Marcus Institute for Aging Research, Hebrew Senior Life, Boston, MA, USA.
Division of Geriatrics, Department of Internal Medicine, Asan Medical Center, University of Ulsan College of Medicine, Seoul, Republic of Korea.
Age Ageing. 2021 Nov 10;50(6):2157-2166. doi: 10.1093/ageing/afab149.
Multicomponent interventions improve physical function and frailty in older adults, but their long-term benefit remains uncertain.
This prospective non-randomised study was conducted in 383 older Koreans (mean age, 76.8 years; female 72.3%) who were living alone or receiving medical aid. Of these, 187 individuals chose to receive a 24-week intervention that consisted of group exercise, nutritional supplements, depression management, deprescribing and home hazard reduction. The remaining 196 individuals received usual care. We compared the short physical performance battery (SPPB) score (0-12 points), frailty phenotype scale (0-5 points) and deficit-accumulation frailty index (0-1) at baseline, 6, 18 and 30 months.

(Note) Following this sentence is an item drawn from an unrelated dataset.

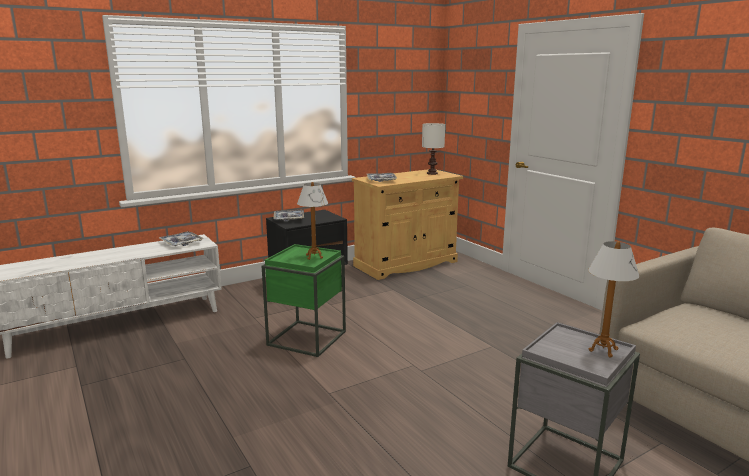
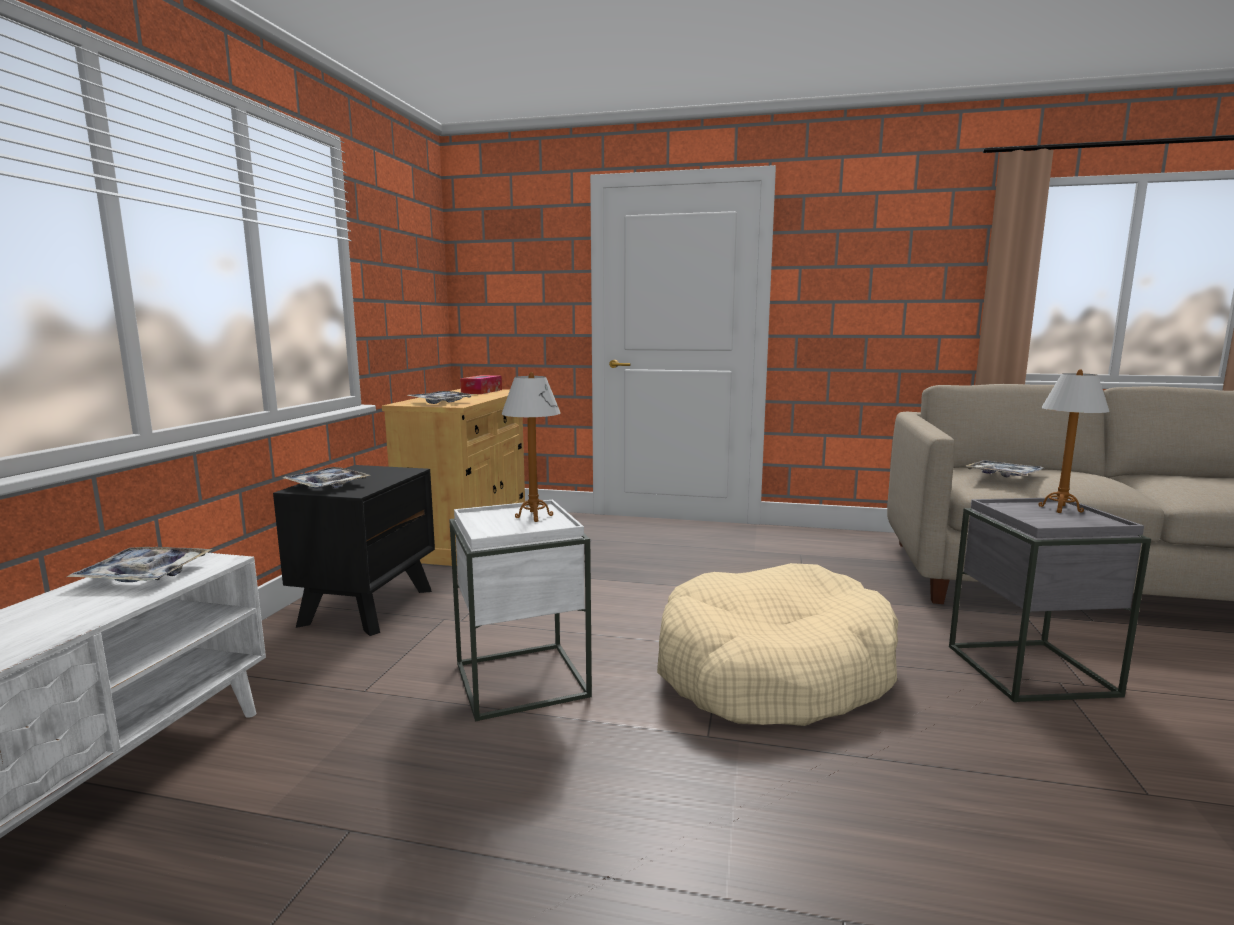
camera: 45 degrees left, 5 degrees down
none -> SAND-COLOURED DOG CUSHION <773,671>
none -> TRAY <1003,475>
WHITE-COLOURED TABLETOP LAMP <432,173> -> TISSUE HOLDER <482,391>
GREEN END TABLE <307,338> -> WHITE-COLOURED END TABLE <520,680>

After 1:1 propensity score matching (n = 117 per group), the mean SPPB scores for the intervention and comparison groups were 7.6 versus 7.6 at baseline, 10.7 versus 7.1 at 6 months (mean difference, 3.5; 95% confidence interval [CI], 2.8-4.2), 9.1 versus 7.8 at 18 months (1.3; 95% CI, 0.6-2.0) and 8.6 versus 7.5 at 30 months (1.1; 95% CI, 0.4-1.8). The intervention group had lower frailty phenotype scale (1.1 versus 1.8; difference, -0.7; 95% CI -1.0 to -0.3) and frailty index (0.22 versus 0.27; difference, -0.04; -0.06 to -0.02) at 6 months, but similar scores at 18 and 30 months. The 30-month mean institutionalisation-free survival time was 28.5 months in the intervention group versus 23.3 months in the comparison group (difference, 5.2 months; 95% CI, 3.1-7.4).
The 24-week multicomponent intervention showed sustained improvement in physical function, temporary reduction in frailty and longer institutionalisation-free survival over 30 months.
多组分干预措施可改善老年人的身体功能和虚弱状况,但长期效果仍不确定。
本前瞻性非随机研究纳入 383 名独居或接受医疗救助的韩国老年人(平均年龄 76.8 岁;女性占 72.3%)。其中 187 人选择接受为期 24 周的干预,包括小组运动、营养补充、抑郁管理、撤药和家庭危险减少。其余 196 人接受常规护理。我们比较了基线、6、18 和 30 个月时的短体表现电池(SPPB)评分(0-12 分)、虚弱表型量表(0-5 分)和缺陷累积虚弱指数(0-1)。
经过 1:1 倾向评分匹配(每组 n=117),干预组和对照组的 SPPB 评分分别为:基线时 7.6 分比 7.6 分,6 个月时 10.7 分比 7.1 分(平均差异 3.5;95%置信区间 [CI],2.8-4.2),18 个月时 9.1 分比 7.8 分(1.3;95% CI,0.6-2.0),30 个月时 8.6 分比 7.5 分(1.1;95% CI,0.4-1.8)。干预组在 6 个月时的虚弱表型量表(1.1 比 1.8;差值,-0.7;95%CI -1.0 至 -0.3)和虚弱指数(0.22 比 0.27;差值,-0.04;-0.06 至 -0.02)较低,但在 18 和 30 个月时的评分相似。干预组 30 个月的无机构化生存时间的平均为 28.5 个月,对照组为 23.3 个月(差值,5.2 个月;95%CI,3.1-7.4)。
24 周多组分干预措施可在 30 个月内持续改善身体功能,暂时减轻虚弱程度,并延长无机构化生存时间。